Hence, in this study more empirical support is provided about how health management policies should include considerations for the use of cleaner fuels in the OECD countries. Overall, our results highlight that it is more crucial than ever to carry out an appropriate policy analysis at the macroeconomic level, which will allow policymakers to better allocate scarce resources. In an environment of financial constraints, every effort is short. Nonetheless, same health policies can have different effects, depending on the fiscal policy frameworks in which they are implemented.
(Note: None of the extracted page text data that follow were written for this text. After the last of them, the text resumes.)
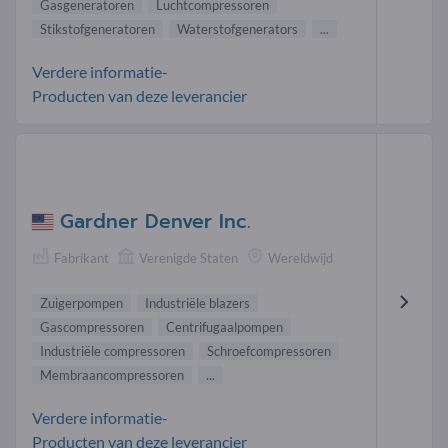
Gasgeneratoren
Luchtcompressoren
Stikstofgeneratoren
Waterstofgenerators
...
Verdere informatie-
Producten van deze leverancier
Gardner Denver Inc.
Fabrikant
Verenigde Staten
Wereldwijd
Zuigerpompen
Industriële blazers
Gascompressoren
Centrifugaalpompen
Industriële compressoren
Schroefcompressoren
Membraancompressoren
...
Verdere informatie-
Producten van deze leverancier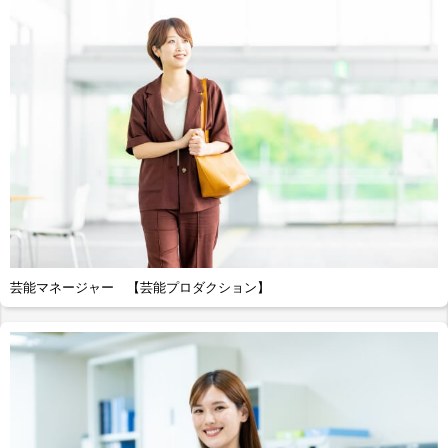
芸能マネージャー 【芸能プロダクション】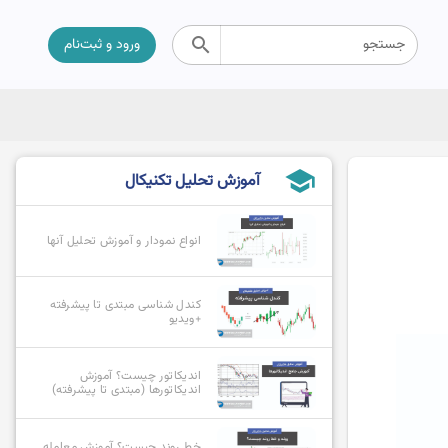
search
جستجو
ورود و ثبت‌نام
school
آموزش تحلیل تکنیکال
انواع نمودار و آموزش تحلیل آنها
کندل شناسی مبتدی تا پیشرفته
+ویدیو
اندیکاتور چیست؟ آموزش
اندیکاتورها (مبتدی تا پیشرفته)
خط روند چیست؟ آموزش معامله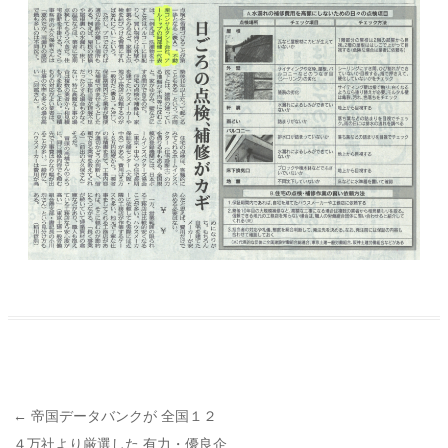
Post navigation
←
帝国データバンクが 全国１２
４万社より厳選した 有力・優良企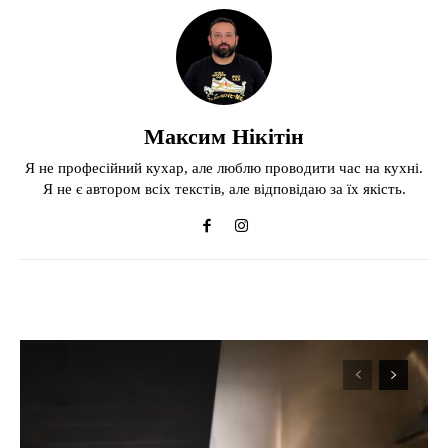
Максим Нікітін
Я не професійний кухар, але люблю проводити час на кухні.
Я не є автором всіх текстів, але відповідаю за їх якість.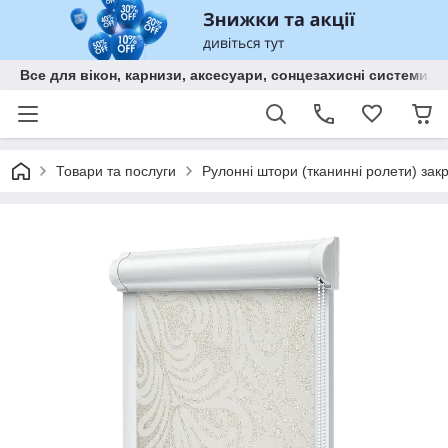
Все для вікон, карнизи, аксесуари, сонцезахисні систем
Товари та послуги
Рулонні штори (тканинні ролети) зак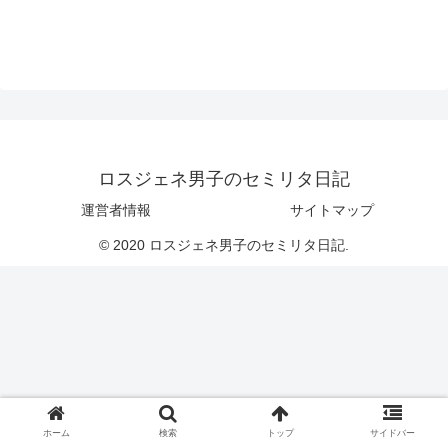
ロスジェネ男子のセミリタ日記
運営者情報
サイトマップ
© 2020 ロスジェネ男子のセミリタ日記.
ホーム
検索
トップ
サイドバー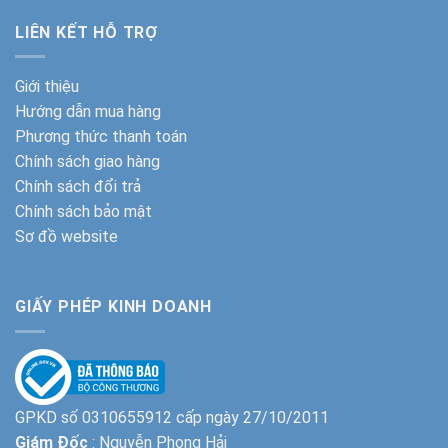
LIÊN KẾT HỖ TRỢ
Giới thiệu
Hướng dẫn mua hàng
Phương thức thanh toán
Chính sách giao hàng
Chính sách đổi trả
Chính sách bảo mật
Sơ đồ website
GIẤY PHÉP KINH DOANH
GPKD số 0310655912 cấp ngày 27/10/2011
Giám Đốc
: Nguyễn Phong Hải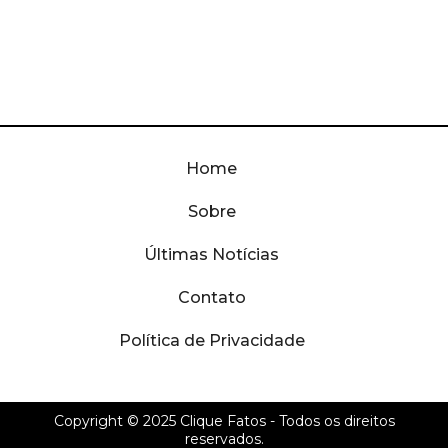
Home
Sobre
Últimas Notícias
Contato
Política de Privacidade
Copyright © 2025
Clique Fatos
- Todos os direitos
reservados.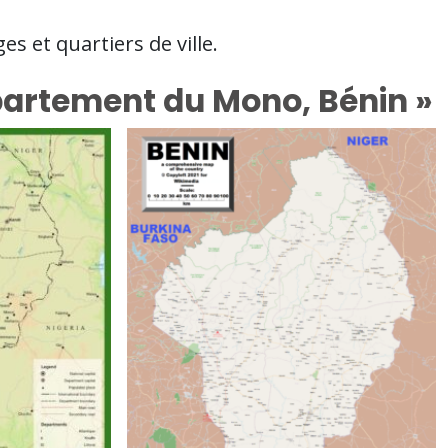
 et quartiers de ville.
partement du Mono, Bénin »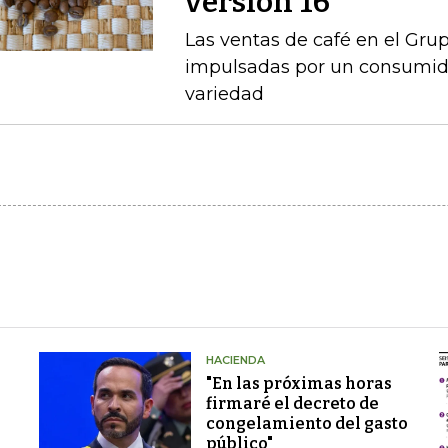
versión 16
Las ventas de café en el Gru
impulsadas por un consumido
variedad
HACIENDA
"En las próximas horas
firmaré el decreto de
congelamiento del gasto
público"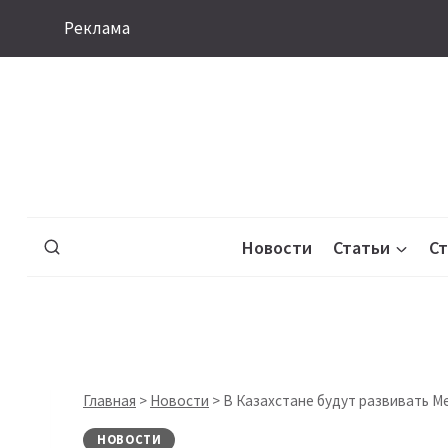
Перейти
Реклама
к
содержимому
Новости
Статьи
С
Главная
>
Новости
>
В Казахстане будут развивать M
НОВОСТИ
All in all, it is important to highlight the research limitations and extensions of this study. But instead of dampening researchers’ spirits, limitations should serve to spur further research into an issue of vital importance. Limitations are mainly related to the OECD sample used (regions/countries, period and variables). In general, future research could include more environmental quality variables (more aspects than those associated to air pollution) related with health care expenditures (besides, more health outputs should be taken in mind) when considering all OECD countries or bearing in mind differences between developed and developing countries. When more data would be available, distinguishing by subperiods of time could be interesting, as for example, to consider other factors that lead to exhibit a significant association over the latest economic crisis. These and other issues could be considered as concerns of this interesting relationship that remains unexplained.

Editor in charge

Cristina Linares Gil.

Transparency declaration

The corresponding author on behalf of the other authors guarantee the accuracy, transparency and honesty of the data and information contained in the study, that no relevant information has been omitted and that all discrepancies between authors have been adequately resolved and described.

What is known about the topic?

Researchers are grappling with how best to characterize the effects of environmental air quality to address both health and environmental issues in a context of scarce resources. What is it well known is that air pollution is responsible for many adverse effects on health and well-being.
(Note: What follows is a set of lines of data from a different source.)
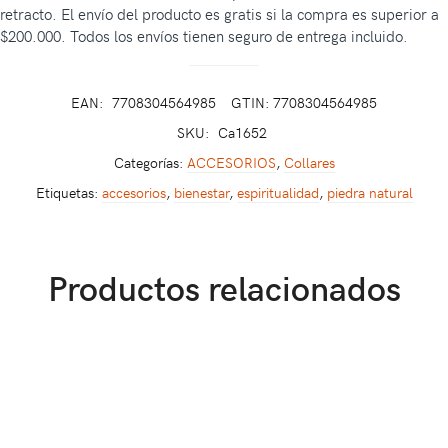
retracto. El envío del producto es gratis si la compra es superior a
$200.000. Todos los envíos tienen seguro de entrega incluido.
EAN:
7708304564985
GTIN: 7708304564985
SKU:
Ca1652
Categorías:
ACCESORIOS
,
Collares
Etiquetas:
accesorios
,
bienestar
,
espiritualidad
,
piedra natural
Productos relacionados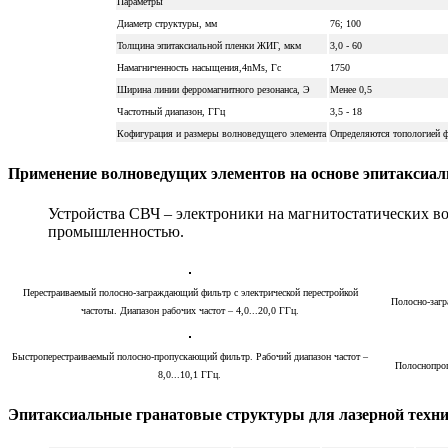
Параметры
Диаметр структуры, мм
76; 100
Толщина эпитаксиальной пленки ЖИГ, мкм
3,0 - 60
Намагниченность насыщения,4nМs, Гс
1750
Ширина линии ферромагнитного резонанса, Э
Менее 0,5
Частотный диапазон, ГГц
3,5 - 18
Кофигурация и размеры волноведущего элемента
Определяются топологией ф
Применение волноведущих элементов на основе эпитаксиа
Устройства СВЧ – электроники на магнитостатических в
промышленностью.
Перестраиваемый полосно-заграждающий фильтр с электрической перестройкой
Полосно-загр
частоты. Диапазон рабочих частот – 4,0...20,0 ГГц.
Быстроперестраиваемый полосно-пропускающий фильтр. Рабочий диапазон частот –
Полоснопроп
8,0...10,1 ГГц.
Эпитаксиальные гранатовые структуры для лазерной техн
What does this study add to the literature?

We use recently data and introduce new variables in estimates that make a new image of the traditional ones in order to provide support about how health management and policy makers should include new insights for the use of cleaner fuels.

Authorship contributions

All authors developed the idea and contributed to the concept and design. All authors contributed to the writing of the manuscript and read and approved the final manuscript.

Acknowledgements

A previous version of the paper was presented at the XXXVII Jornadas de Economía de la Salud organized by the Spanish Health Economics Association and the Spanish Epidemiological Society in Barcelona, 6 to 8 September 2017. We are grateful for the comments received for the participants.

Carla Blázquez-Fernández thanks Spanish Health Economics Association (AES) - Travel Expenses for attending XXXVII Jornadas AES (Barcelona).